_What the task requires_
What is needed is a word-for-word copy of every record below, minus the pictures.
━━━━━━━━━━━━━━━━━━━━
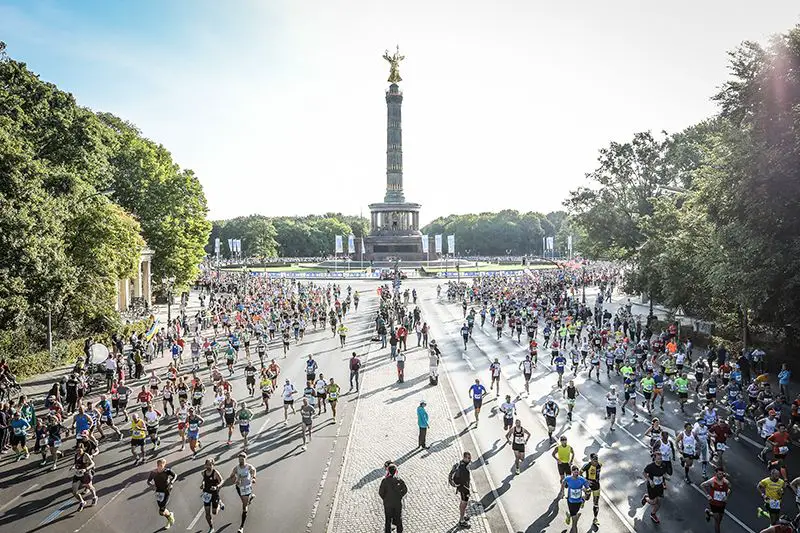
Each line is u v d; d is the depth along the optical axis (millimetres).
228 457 25719
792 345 39281
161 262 77188
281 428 29453
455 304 84000
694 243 45875
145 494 22125
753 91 33344
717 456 22953
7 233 35344
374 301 88438
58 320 48250
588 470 19328
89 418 25734
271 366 35906
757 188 31672
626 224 77125
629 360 38562
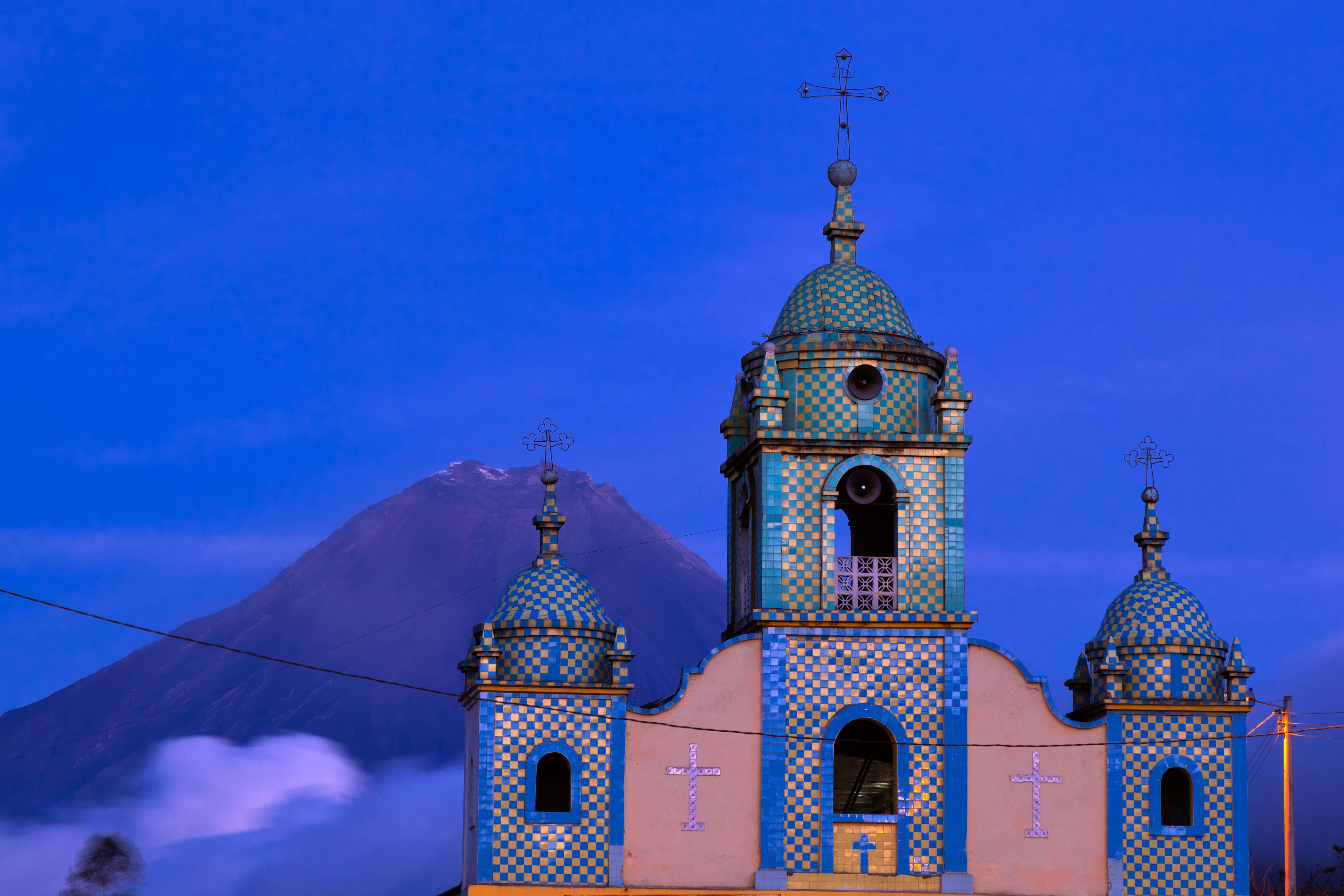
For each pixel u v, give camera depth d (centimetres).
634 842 6938
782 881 6900
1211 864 7094
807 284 7600
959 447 7200
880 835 6969
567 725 7012
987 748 7069
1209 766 7175
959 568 7131
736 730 7031
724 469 7819
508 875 6888
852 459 7194
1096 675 7406
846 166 7769
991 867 6981
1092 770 7112
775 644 7050
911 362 7350
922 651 7069
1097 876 7031
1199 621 7412
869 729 7331
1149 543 7806
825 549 7125
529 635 7138
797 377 7331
━━━━━━━━━━━━━━━━━━━━
_Task result_
Each line is u v d; d is the depth along the optical axis (millimetres).
228 457 25719
792 345 39281
161 262 77188
281 428 29453
455 304 84000
694 243 45875
145 494 22125
753 91 33344
717 456 22953
7 233 35344
374 301 88438
58 320 48250
588 470 19328
89 418 25734
271 366 35906
757 188 31672
626 224 77125
629 360 38562
For each pixel u v, give camera depth d (centimetres).
634 842 6938
782 881 6900
1211 864 7094
807 284 7600
959 447 7200
880 835 6969
567 725 7012
987 748 7069
1209 766 7175
959 568 7131
736 730 7031
724 469 7819
508 875 6888
852 459 7194
1096 675 7406
846 166 7769
991 867 6981
1092 770 7112
775 644 7050
911 362 7350
922 651 7069
1097 876 7031
1199 621 7412
869 729 7331
1149 543 7806
825 549 7125
529 635 7138
797 377 7331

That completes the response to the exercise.